Anadolu’nun bazı köylerinde 5 Mayıs akşamı köylüler köy odasında toplanır. Hedefe bir yumurta dikilir. Gençler Tüfek ve tabancalarla nişan alır, vuran gence de bir koç veya seyis hediye edilirdi. Yine 5 Mayıs gecesi soğan yaprakları eşit olarak kesilip ikisine de ayrı ayrı birine siyah diğerine beyaz iplik bağlanır ve dilek dilenirdi. Hıdırellez günü sabah olunca bunların hangisi daha çok uzamışsa o dileğin kabul olduğuna inanılırdı.

Gelinler akşamdan baba evine gönderilirdi. Baba evine gönderilen gelinler hep bir araya toplanıp büyük ceviz ağaçlarına zincirlerden salıncaklar kurup hep bir ağızdan türküler söylerlerdi.
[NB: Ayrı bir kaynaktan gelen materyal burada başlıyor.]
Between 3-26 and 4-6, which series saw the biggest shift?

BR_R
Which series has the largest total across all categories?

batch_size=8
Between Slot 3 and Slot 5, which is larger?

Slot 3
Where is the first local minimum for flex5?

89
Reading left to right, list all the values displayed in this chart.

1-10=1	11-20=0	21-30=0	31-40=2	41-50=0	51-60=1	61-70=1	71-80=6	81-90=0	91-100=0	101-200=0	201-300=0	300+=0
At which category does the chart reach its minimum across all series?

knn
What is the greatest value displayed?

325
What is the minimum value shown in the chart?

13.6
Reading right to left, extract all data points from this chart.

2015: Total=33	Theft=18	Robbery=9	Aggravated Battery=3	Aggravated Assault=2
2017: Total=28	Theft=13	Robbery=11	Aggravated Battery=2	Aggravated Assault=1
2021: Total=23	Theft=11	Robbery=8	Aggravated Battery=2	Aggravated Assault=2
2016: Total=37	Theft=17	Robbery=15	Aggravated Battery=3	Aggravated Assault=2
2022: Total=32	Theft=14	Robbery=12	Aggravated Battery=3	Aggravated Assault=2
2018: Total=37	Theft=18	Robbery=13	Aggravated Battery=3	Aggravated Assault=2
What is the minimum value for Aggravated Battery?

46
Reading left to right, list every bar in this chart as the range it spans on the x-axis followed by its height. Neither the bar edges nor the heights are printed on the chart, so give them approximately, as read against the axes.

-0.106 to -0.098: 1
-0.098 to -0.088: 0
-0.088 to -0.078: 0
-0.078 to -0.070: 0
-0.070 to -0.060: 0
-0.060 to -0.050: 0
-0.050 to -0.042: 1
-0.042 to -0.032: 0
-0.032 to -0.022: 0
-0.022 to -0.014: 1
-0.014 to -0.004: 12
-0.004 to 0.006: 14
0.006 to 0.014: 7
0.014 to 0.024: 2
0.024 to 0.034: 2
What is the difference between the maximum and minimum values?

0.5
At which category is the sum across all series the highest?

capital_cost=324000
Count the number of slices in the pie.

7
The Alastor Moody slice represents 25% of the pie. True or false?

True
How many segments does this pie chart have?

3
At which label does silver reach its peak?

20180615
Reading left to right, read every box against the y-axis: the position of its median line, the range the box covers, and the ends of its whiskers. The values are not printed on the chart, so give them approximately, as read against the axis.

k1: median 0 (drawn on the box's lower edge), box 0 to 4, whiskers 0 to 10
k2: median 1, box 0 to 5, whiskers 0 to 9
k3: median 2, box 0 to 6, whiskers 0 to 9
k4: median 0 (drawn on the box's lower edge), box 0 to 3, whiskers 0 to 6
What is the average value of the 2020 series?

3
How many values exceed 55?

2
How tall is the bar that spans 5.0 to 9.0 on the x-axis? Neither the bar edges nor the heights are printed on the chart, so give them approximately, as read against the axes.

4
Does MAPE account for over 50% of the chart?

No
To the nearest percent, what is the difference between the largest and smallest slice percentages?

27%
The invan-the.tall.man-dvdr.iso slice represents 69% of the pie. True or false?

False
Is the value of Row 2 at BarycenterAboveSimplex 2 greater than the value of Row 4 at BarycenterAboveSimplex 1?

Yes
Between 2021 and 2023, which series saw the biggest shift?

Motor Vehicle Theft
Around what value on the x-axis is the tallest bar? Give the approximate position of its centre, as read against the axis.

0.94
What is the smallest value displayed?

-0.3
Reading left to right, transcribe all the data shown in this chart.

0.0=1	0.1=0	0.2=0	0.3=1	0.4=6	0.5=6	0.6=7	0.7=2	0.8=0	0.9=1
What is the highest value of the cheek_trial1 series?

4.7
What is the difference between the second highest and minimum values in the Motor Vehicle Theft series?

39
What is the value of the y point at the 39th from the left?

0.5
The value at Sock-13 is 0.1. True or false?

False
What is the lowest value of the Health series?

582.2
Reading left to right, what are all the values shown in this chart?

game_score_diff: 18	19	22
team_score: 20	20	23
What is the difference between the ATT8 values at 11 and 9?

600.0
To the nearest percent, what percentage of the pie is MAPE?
Hıdırellez günü kutlama yerine hep birlikte gidilir, çayırlıklarda güreş tutulur, kazananlar alkışlanıp ödüllendirilirdi. Ayrıca topluca yemek yenilir, topluca dua edilirdi.

İnanışa göre Hızır ve İlyas senede bir kez buluştuğu için bunu iyi değerlendirmek gerekirmiş. Bunu değerlendirmek için bazı gelenekler ve adetler oluşmuş. Anadolu’muz daha nice efsaneler vardır. Ancak kimi gün yüzüne çıkmış kimi hafızalardan silinip gitmiştir. Faruk Nafiz Çamlıbel’in bir şiirinde söylediği gibi Anadolu’muz yazılmamış destanlarla doludur. Her karışında atalarımızın kanı, kefensiz şehitleri vardır. Her yöresi, beldesi, köyleri bilinmeyen binlerce olayı ve kahramanları bağrında saklar. Binlerce efsane, halk hikâyesi, binlerce ve destanlarla örülüdür.

6 Mayıs günü geldiğine göre artık yaz geldi diyebiliriz. Hâlâ ısınmayan bu günlerden sonra Hızır ile İlyas buluşur Hıdırellez olur ve yaz gelir diye bekliyoruz.